Background: How to finance progress towards universal health coverage in low-income and middle-income countries is a subject of intense debate. We investigated how alternative tax systems affect the breadth, depth, and height of health system coverage.
Methods: We used cross-national longitudinal fixed effects models to assess the relationships between total and different types of tax revenue, health system coverage, and associated child and maternal health outcomes in 89 low-income and middle-income countries from 1995-2011.

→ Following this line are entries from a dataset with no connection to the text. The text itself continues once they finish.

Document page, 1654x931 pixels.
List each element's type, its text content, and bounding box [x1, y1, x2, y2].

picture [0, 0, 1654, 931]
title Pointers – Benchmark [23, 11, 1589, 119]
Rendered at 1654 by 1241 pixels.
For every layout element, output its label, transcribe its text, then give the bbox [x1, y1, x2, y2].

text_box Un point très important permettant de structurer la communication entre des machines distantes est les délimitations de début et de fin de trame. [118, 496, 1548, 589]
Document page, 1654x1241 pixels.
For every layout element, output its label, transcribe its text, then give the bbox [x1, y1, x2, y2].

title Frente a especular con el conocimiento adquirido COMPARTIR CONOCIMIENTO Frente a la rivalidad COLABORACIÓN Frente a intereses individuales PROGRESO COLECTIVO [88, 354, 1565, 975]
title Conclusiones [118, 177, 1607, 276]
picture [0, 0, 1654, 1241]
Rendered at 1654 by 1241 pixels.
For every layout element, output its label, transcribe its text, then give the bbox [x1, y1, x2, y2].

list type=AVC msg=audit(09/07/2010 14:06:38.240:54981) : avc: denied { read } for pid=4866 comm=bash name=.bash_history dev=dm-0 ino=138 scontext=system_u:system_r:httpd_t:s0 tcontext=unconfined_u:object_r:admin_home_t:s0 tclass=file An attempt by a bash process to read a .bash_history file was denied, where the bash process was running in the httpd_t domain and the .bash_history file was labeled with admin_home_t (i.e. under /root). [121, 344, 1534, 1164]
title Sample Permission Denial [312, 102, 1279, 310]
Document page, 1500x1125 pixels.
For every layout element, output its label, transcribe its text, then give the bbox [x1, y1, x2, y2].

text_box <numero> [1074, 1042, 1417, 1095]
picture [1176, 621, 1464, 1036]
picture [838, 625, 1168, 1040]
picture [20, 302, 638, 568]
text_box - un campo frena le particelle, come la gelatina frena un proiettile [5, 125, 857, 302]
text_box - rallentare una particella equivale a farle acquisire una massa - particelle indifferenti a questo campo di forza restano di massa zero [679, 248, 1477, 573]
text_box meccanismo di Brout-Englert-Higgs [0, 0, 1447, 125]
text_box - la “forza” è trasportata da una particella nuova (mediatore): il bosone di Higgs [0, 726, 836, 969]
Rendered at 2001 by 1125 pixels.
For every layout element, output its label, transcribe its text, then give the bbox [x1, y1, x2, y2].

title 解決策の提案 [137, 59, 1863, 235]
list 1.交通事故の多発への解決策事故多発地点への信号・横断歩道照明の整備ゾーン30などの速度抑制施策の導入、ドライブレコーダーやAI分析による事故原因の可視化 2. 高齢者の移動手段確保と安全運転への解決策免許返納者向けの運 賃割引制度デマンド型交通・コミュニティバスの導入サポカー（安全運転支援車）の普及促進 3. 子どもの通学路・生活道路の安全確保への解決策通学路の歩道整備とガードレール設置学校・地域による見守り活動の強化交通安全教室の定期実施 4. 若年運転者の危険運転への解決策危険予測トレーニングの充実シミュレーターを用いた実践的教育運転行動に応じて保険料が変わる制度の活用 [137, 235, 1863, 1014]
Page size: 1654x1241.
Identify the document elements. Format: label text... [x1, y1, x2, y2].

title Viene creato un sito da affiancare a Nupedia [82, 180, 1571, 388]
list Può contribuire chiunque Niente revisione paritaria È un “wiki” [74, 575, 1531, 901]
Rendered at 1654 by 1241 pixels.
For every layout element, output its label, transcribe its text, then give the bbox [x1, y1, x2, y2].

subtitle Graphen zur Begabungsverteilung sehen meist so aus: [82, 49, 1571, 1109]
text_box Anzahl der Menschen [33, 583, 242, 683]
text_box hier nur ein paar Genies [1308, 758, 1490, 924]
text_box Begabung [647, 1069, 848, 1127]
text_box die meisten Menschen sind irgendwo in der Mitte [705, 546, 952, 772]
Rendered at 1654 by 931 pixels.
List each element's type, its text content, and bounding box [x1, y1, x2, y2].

Findings: Tax revenue was a major statistical determinant of progress towards universal health coverage. Each US$100 per capita per year of additional tax revenues corresponded to a yearly increase in government health spending of $9.86 (95% CI 3.92-15.8), adjusted for GDP per capita. This association was strong for taxes on capital gains, profits, and income ($16.7, 9.16 to 24.3), but not for consumption taxes on goods and services (-$4.37, -12.9 to 4.11). In countries with low tax revenues (<$1000 per capita per year), an additional $100 tax revenue per year substantially increased the proportion of births with a skilled attendant present by 6.74 percentage points (95% CI 0.87-12.6) and the extent of financial coverage by 11.4 percentage points (5.51-17.2). Consumption taxes, a more regressive form of taxation that might reduce the ability of the poor to afford essential goods, were associated with increased rates of post-neonatal mortality, infant mortality, and under-5 mortality rates. We did not detect these adverse associations with taxes on capital gains, profits, and income, which tend to be more progressive.
Interpretation: Increasing domestic tax revenues is integral to achieving universal health coverage, particularly in countries with low tax bases. Pro-poor taxes on profits and capital gains seem to support expanding health coverage without the adverse associations with health outcomes observed for higher consumption taxes. Progressive tax policies within a pro-poor framework might accelerate progress toward achieving major international health goals.
Funding: Commission of the European Communities (FP7-DEMETRIQ), the European Union's HRES grants, and the Wellcome Trust.